━━━━━ Text for analysis
I tried removing the patch to SoilBiogeochemCompetitionMod.F90, but the large FPI returned.
So I think that patch is needed.

Keith

@olyson
Copy link
Contributor Author

olyson commented May 31, 2019

FYI, I reran my test without changing line 502 of CNCIsoFluxMod.F90, and the large values are still gone from the history file.

@billsacks billsacks added the type: bug something is working incorrectly label Jun 1, 2019
@olyson
Copy link
Contributor Author

olyson commented Jun 4, 2019

I've cloned Keith's case to do some investigation.
On the first time step of the year, I see numerous small negative values of state variables

cs_soil%decomp_cpools_vr_col(c,j,i_met_lit)
cs_soil%decomp_cpools_vr_col(c,j,i_cel_lit)
cs_soil%decomp_cpools_vr_col(c,j,i_lig_lit)
━━━━━━━━━━
━━━━━ Entries supplied
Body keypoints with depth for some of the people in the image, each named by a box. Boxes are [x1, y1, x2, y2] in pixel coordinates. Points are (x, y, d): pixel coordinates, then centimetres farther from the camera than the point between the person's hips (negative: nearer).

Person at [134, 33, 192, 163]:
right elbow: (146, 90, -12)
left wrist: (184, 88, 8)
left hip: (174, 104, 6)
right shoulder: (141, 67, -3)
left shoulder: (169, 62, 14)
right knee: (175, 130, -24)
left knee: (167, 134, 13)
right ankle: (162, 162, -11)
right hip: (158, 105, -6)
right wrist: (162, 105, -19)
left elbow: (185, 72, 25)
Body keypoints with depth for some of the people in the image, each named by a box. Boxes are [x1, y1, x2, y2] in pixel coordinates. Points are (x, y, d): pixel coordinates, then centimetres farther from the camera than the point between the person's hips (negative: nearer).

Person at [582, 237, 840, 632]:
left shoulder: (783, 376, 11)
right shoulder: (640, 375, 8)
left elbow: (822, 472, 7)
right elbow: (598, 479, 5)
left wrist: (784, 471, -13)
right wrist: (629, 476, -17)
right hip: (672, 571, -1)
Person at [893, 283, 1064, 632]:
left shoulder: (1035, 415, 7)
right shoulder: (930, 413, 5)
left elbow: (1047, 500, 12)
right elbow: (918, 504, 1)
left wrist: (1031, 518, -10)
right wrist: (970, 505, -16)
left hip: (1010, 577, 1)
━━━━━━━━━━
━━━━━ Entries supplied
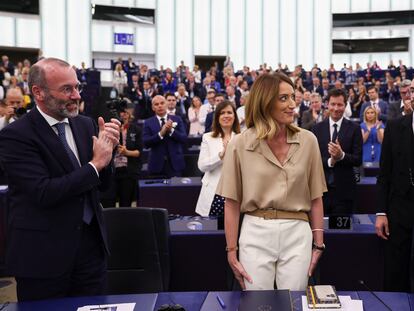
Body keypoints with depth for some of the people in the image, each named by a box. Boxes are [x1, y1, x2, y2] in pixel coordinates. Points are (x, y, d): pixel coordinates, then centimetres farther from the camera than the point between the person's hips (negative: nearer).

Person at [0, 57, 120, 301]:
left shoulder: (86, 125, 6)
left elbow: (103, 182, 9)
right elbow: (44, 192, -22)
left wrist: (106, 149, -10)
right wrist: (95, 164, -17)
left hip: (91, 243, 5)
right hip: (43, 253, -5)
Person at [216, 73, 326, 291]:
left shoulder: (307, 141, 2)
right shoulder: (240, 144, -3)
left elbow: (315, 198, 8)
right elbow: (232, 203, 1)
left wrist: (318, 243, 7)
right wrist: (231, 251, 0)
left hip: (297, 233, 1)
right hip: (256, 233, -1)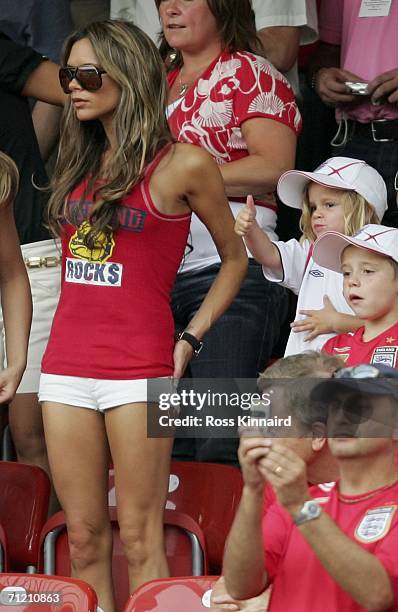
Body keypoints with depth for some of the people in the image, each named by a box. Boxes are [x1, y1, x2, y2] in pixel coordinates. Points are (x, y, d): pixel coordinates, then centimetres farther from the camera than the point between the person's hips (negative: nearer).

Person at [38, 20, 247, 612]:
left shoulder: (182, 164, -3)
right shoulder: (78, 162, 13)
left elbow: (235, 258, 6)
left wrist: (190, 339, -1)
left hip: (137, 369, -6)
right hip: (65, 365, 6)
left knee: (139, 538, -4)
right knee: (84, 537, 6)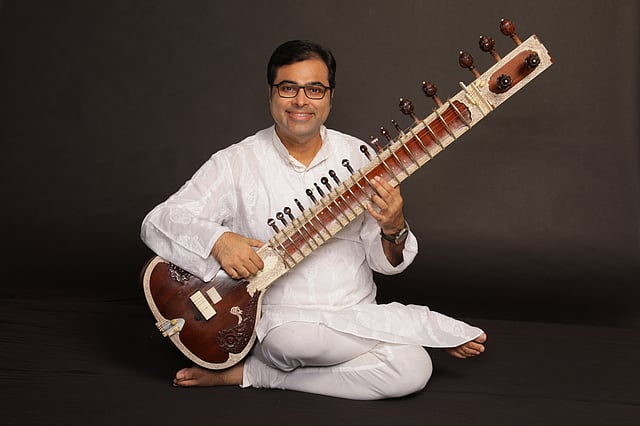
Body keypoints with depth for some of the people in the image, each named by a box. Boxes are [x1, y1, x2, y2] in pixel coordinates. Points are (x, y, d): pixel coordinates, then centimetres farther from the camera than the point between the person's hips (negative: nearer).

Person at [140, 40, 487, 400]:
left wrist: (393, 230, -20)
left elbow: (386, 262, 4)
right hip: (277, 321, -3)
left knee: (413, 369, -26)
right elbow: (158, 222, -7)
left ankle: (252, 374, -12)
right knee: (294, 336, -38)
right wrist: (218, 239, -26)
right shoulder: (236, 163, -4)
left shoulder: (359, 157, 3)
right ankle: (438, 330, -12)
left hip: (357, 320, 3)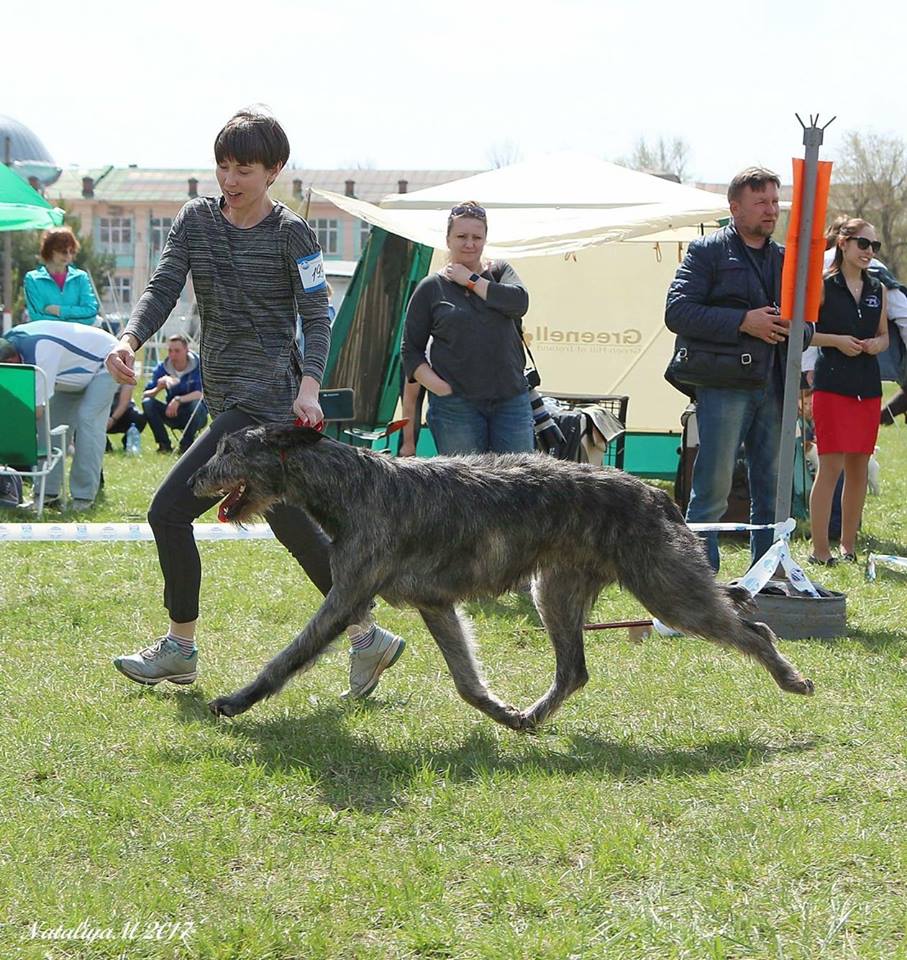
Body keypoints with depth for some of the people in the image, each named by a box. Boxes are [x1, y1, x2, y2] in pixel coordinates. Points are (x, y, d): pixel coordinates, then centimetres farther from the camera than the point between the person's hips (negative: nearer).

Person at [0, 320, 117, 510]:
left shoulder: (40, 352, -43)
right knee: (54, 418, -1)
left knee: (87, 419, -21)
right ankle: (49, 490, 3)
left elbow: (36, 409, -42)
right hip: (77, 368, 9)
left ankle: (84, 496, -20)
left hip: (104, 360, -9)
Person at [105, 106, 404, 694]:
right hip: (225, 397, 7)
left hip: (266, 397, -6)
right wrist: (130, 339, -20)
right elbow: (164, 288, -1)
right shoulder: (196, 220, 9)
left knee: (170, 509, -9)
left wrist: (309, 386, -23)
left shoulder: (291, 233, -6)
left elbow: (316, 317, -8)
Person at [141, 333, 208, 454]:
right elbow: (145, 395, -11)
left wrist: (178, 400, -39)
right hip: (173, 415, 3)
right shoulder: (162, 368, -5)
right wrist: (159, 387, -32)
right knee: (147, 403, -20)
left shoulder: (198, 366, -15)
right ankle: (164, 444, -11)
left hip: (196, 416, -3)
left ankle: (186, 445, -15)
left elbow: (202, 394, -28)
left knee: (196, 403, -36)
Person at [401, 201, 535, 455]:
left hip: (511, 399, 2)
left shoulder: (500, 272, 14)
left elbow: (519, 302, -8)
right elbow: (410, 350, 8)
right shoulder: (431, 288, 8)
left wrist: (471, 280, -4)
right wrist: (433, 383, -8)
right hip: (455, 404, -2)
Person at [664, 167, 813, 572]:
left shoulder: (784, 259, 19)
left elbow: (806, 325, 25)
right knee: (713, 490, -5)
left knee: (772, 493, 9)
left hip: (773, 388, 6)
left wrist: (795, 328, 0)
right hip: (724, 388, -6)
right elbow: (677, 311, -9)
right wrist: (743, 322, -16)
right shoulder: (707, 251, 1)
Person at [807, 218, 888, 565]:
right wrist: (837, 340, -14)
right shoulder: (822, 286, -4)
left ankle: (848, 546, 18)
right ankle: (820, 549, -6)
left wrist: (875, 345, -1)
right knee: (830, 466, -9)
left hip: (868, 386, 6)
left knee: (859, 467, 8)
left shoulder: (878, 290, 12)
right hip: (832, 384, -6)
━━━━━━━━━━
━━━━━ Entries supplied
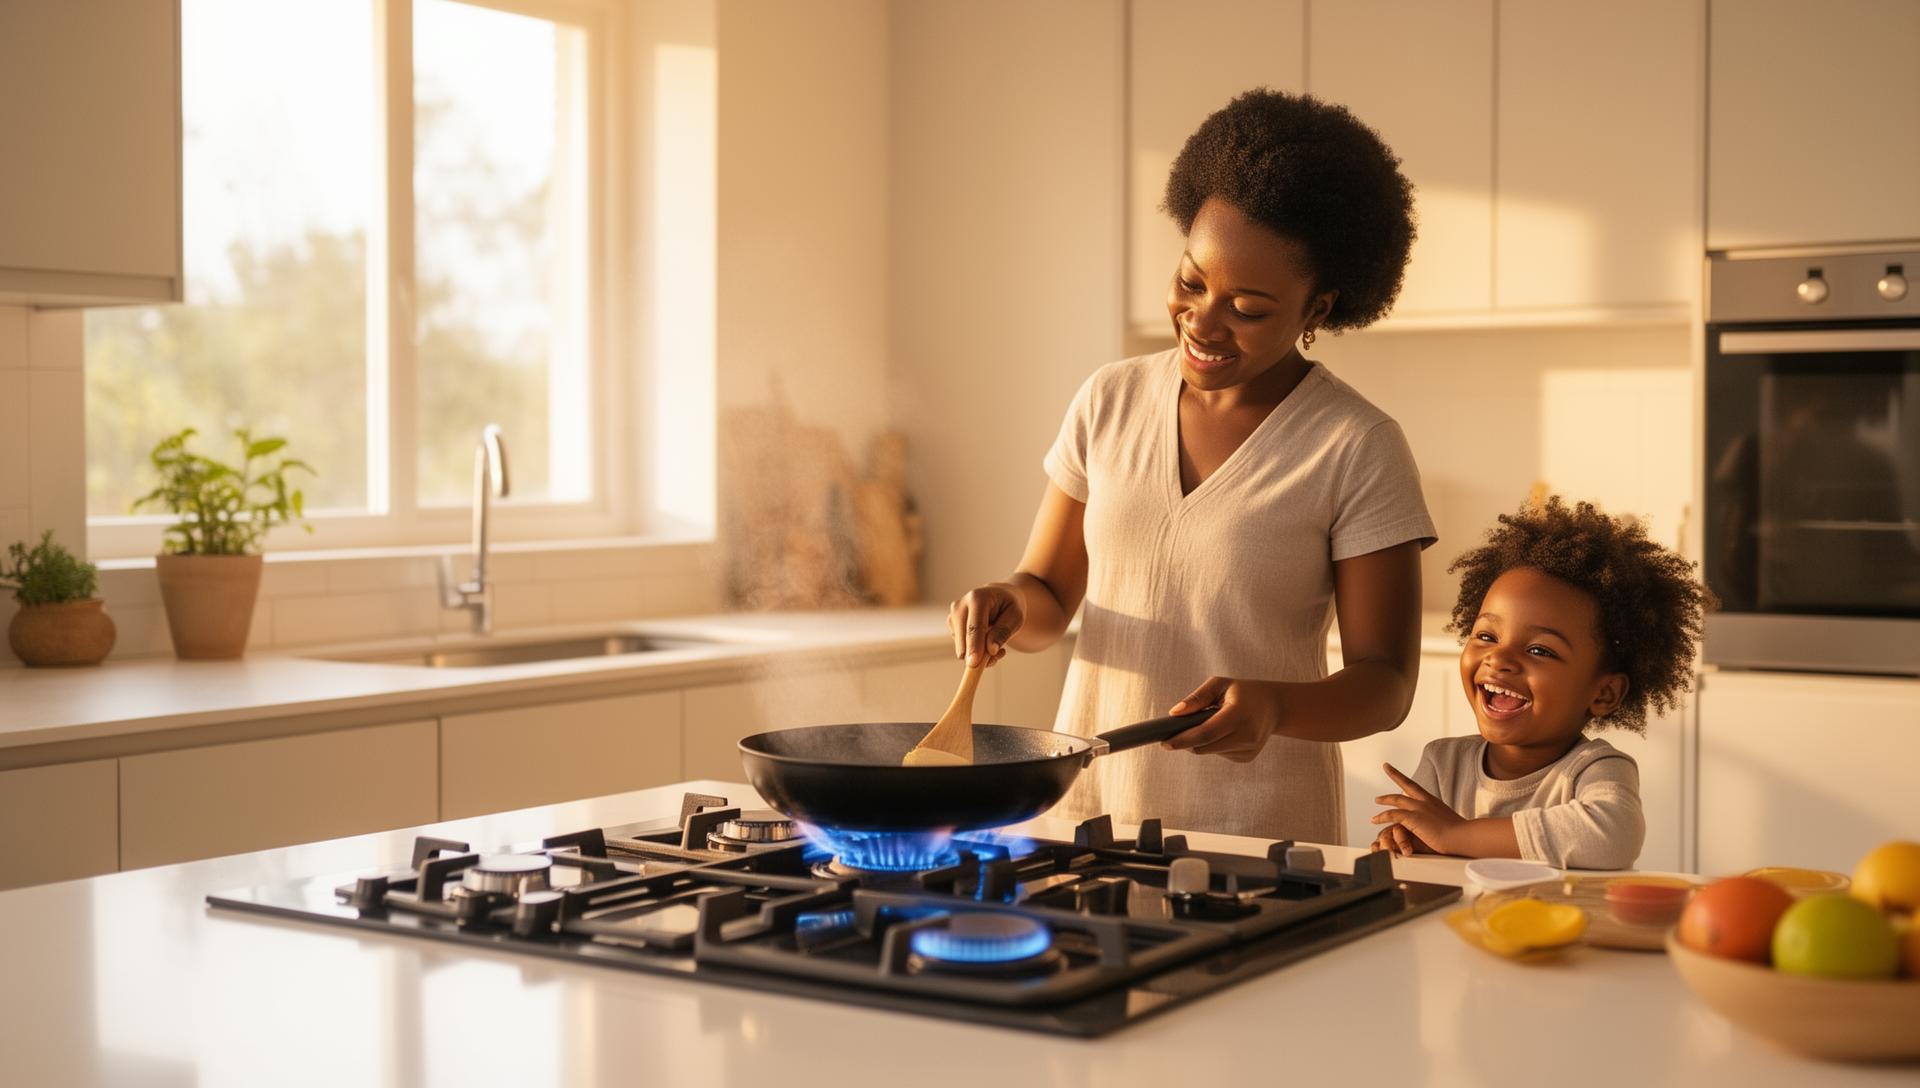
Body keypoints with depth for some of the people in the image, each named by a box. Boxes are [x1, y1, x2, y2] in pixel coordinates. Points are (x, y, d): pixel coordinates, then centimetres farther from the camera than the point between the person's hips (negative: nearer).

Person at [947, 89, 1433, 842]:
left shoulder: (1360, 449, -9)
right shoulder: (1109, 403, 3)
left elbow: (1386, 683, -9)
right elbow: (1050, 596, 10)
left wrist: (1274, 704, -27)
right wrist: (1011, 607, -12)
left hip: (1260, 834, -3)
━━━━━━━━━━
Please extend the model-debugging thread about large FPI values and negative litter carbon pools, picking up right after its last line. The data stands apart from the model-debugging thread and has no connection to it.

cs_soil%decomp_cpools_vr_col(c,j,i_cw

These variables are zero initially and then become small negative because of small negative values of the fluxes:

cf_veg%dwt_frootc_to_litr_met_c_col(c,j)
cf_veg%dwt_frootc_to_litr_cel_c_col(c,j)
cf_veg%dwt_frootc_to_litr_lig_c_col(c,j)
cf_veg%dwt_livecrootc_to_cwdc_col(c,j)
cf_veg%dwt_deadcrootc_to_cwdc_col(c,j

The state variables don't seem to be truncated until much later on in the calling sequence.
I put in a call to SoilBiogeochemPrecisionControl in CNVegetationFacade.F90 within subroutine DynamicAreaConservation here:

call NStateUpdateDynPatch(bounds, num_soilc_with_inactive, filter_soilc_with_inactive, &
     this%cnveg_nitrogenflux_inst, this%cnveg_nitrogenstate_inst, &
     soilbiogeochem_nitrogenstate_inst)
call t_stopf('CNUpdateDynPatch')

!KO
call t_startf('SoilBiogeochemPrecisionControl')
call SoilBiogeochemPrecisionControl(num_soilc_with_inactive, filter_soilc_with_inactive, &
soilbiogeochem_carbonstate_inst, c13_soilbiogeochem_carbonstate_inst, &
c14_soilbiogeochem_carbonstate_inst,soilbiogeochem_nitrogenstate_inst)
call t_stopf('SoilBiogeochemPrecisionControl')
!KO

call t_startf('dyn_cnbal_col')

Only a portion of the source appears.